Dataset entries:

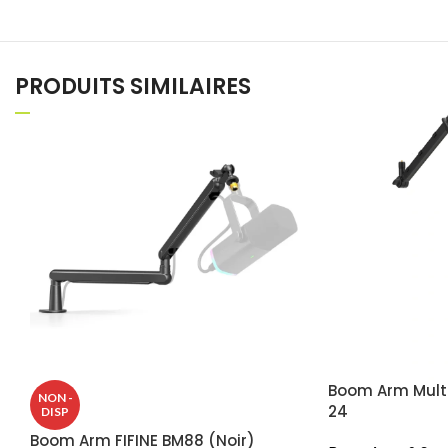
PRODUITS SIMILAIRES
Boom Arm Multi
NON -
24
DISP
Boom Arm FIFINE BM88 (Noir)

:: Work instruction ::
Print each record exactly as it stands, skipping the pictures.

:: Result of the task ::
PRODUITS SIMILAIRES
Boom Arm Multi
NON -
24
DISP
Boom Arm FIFINE BM88 (Noir)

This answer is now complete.